Data entries:

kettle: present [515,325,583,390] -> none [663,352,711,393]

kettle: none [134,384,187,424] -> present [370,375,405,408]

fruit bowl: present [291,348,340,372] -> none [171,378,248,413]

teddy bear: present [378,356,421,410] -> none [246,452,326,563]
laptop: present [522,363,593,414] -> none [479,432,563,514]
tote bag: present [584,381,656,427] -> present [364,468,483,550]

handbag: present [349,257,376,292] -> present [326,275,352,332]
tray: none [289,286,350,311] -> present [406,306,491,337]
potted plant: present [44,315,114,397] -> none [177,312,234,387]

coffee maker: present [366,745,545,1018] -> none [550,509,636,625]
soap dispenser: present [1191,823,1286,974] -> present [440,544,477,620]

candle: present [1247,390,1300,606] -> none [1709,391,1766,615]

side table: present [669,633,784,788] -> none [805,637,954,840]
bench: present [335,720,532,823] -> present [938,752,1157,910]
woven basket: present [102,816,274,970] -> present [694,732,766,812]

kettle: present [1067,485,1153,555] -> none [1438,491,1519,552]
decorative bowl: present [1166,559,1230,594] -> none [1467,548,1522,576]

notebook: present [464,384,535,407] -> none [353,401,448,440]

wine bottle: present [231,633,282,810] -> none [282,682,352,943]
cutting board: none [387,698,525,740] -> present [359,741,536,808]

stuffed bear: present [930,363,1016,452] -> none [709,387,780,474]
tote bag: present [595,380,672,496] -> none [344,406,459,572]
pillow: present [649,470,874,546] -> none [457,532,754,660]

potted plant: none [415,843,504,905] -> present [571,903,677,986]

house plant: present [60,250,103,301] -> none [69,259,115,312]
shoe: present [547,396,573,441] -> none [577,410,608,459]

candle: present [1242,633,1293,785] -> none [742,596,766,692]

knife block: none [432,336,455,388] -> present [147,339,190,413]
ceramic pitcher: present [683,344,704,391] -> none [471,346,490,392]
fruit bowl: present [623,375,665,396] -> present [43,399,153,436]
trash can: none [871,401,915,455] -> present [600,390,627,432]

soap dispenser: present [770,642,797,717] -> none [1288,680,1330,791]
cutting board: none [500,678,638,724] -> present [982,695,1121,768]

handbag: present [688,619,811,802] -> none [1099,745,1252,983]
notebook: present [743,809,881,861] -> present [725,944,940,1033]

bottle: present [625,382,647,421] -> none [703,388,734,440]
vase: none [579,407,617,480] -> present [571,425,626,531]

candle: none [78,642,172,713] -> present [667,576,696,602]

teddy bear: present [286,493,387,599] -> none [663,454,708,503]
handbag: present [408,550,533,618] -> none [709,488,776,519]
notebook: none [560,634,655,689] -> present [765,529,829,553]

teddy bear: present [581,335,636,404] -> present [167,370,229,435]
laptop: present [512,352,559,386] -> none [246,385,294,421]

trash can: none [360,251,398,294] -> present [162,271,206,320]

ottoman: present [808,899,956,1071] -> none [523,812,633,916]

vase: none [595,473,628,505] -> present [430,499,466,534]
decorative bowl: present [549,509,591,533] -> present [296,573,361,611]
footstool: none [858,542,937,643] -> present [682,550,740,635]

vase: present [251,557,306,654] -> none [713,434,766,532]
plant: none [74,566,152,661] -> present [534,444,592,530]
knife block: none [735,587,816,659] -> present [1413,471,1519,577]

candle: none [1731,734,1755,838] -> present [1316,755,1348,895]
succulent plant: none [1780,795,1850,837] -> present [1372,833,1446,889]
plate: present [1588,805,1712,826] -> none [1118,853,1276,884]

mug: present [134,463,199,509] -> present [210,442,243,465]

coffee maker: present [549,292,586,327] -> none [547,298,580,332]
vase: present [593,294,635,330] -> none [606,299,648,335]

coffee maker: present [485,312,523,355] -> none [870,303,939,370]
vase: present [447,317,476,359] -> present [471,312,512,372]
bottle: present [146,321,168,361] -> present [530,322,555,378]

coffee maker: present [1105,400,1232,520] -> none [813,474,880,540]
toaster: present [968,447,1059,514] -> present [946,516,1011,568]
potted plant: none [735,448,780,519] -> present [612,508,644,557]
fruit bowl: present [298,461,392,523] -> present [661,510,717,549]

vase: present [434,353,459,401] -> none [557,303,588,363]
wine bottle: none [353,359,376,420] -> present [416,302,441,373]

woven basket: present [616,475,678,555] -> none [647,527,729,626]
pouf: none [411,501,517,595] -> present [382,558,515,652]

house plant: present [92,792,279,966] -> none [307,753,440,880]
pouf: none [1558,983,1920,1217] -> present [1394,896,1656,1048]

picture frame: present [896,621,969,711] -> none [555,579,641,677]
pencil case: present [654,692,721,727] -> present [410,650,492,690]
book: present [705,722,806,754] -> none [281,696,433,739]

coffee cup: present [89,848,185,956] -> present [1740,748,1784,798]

PROBLEM REQUIREMENTS: Go through the entries above and restate each one exactly.

WRITTEN ANSWER:
kettle: present [515,325,583,390] -> none [663,352,711,393]

kettle: none [134,384,187,424] -> present [370,375,405,408]

fruit bowl: present [291,348,340,372] -> none [171,378,248,413]

teddy bear: present [378,356,421,410] -> none [246,452,326,563]
laptop: present [522,363,593,414] -> none [479,432,563,514]
tote bag: present [584,381,656,427] -> present [364,468,483,550]

handbag: present [349,257,376,292] -> present [326,275,352,332]
tray: none [289,286,350,311] -> present [406,306,491,337]
potted plant: present [44,315,114,397] -> none [177,312,234,387]

coffee maker: present [366,745,545,1018] -> none [550,509,636,625]
soap dispenser: present [1191,823,1286,974] -> present [440,544,477,620]

candle: present [1247,390,1300,606] -> none [1709,391,1766,615]

side table: present [669,633,784,788] -> none [805,637,954,840]
bench: present [335,720,532,823] -> present [938,752,1157,910]
woven basket: present [102,816,274,970] -> present [694,732,766,812]

kettle: present [1067,485,1153,555] -> none [1438,491,1519,552]
decorative bowl: present [1166,559,1230,594] -> none [1467,548,1522,576]

notebook: present [464,384,535,407] -> none [353,401,448,440]

wine bottle: present [231,633,282,810] -> none [282,682,352,943]
cutting board: none [387,698,525,740] -> present [359,741,536,808]

stuffed bear: present [930,363,1016,452] -> none [709,387,780,474]
tote bag: present [595,380,672,496] -> none [344,406,459,572]
pillow: present [649,470,874,546] -> none [457,532,754,660]

potted plant: none [415,843,504,905] -> present [571,903,677,986]

house plant: present [60,250,103,301] -> none [69,259,115,312]
shoe: present [547,396,573,441] -> none [577,410,608,459]

candle: present [1242,633,1293,785] -> none [742,596,766,692]

knife block: none [432,336,455,388] -> present [147,339,190,413]
ceramic pitcher: present [683,344,704,391] -> none [471,346,490,392]
fruit bowl: present [623,375,665,396] -> present [43,399,153,436]
trash can: none [871,401,915,455] -> present [600,390,627,432]

soap dispenser: present [770,642,797,717] -> none [1288,680,1330,791]
cutting board: none [500,678,638,724] -> present [982,695,1121,768]

handbag: present [688,619,811,802] -> none [1099,745,1252,983]
notebook: present [743,809,881,861] -> present [725,944,940,1033]

bottle: present [625,382,647,421] -> none [703,388,734,440]
vase: none [579,407,617,480] -> present [571,425,626,531]

candle: none [78,642,172,713] -> present [667,576,696,602]

teddy bear: present [286,493,387,599] -> none [663,454,708,503]
handbag: present [408,550,533,618] -> none [709,488,776,519]
notebook: none [560,634,655,689] -> present [765,529,829,553]

teddy bear: present [581,335,636,404] -> present [167,370,229,435]
laptop: present [512,352,559,386] -> none [246,385,294,421]

trash can: none [360,251,398,294] -> present [162,271,206,320]

ottoman: present [808,899,956,1071] -> none [523,812,633,916]

vase: none [595,473,628,505] -> present [430,499,466,534]
decorative bowl: present [549,509,591,533] -> present [296,573,361,611]
footstool: none [858,542,937,643] -> present [682,550,740,635]

vase: present [251,557,306,654] -> none [713,434,766,532]
plant: none [74,566,152,661] -> present [534,444,592,530]
knife block: none [735,587,816,659] -> present [1413,471,1519,577]

candle: none [1731,734,1755,838] -> present [1316,755,1348,895]
succulent plant: none [1780,795,1850,837] -> present [1372,833,1446,889]
plate: present [1588,805,1712,826] -> none [1118,853,1276,884]

mug: present [134,463,199,509] -> present [210,442,243,465]

coffee maker: present [549,292,586,327] -> none [547,298,580,332]
vase: present [593,294,635,330] -> none [606,299,648,335]

coffee maker: present [485,312,523,355] -> none [870,303,939,370]
vase: present [447,317,476,359] -> present [471,312,512,372]
bottle: present [146,321,168,361] -> present [530,322,555,378]

coffee maker: present [1105,400,1232,520] -> none [813,474,880,540]
toaster: present [968,447,1059,514] -> present [946,516,1011,568]
potted plant: none [735,448,780,519] -> present [612,508,644,557]
fruit bowl: present [298,461,392,523] -> present [661,510,717,549]

vase: present [434,353,459,401] -> none [557,303,588,363]
wine bottle: none [353,359,376,420] -> present [416,302,441,373]

woven basket: present [616,475,678,555] -> none [647,527,729,626]
pouf: none [411,501,517,595] -> present [382,558,515,652]

house plant: present [92,792,279,966] -> none [307,753,440,880]
pouf: none [1558,983,1920,1217] -> present [1394,896,1656,1048]

picture frame: present [896,621,969,711] -> none [555,579,641,677]
pencil case: present [654,692,721,727] -> present [410,650,492,690]
book: present [705,722,806,754] -> none [281,696,433,739]

coffee cup: present [89,848,185,956] -> present [1740,748,1784,798]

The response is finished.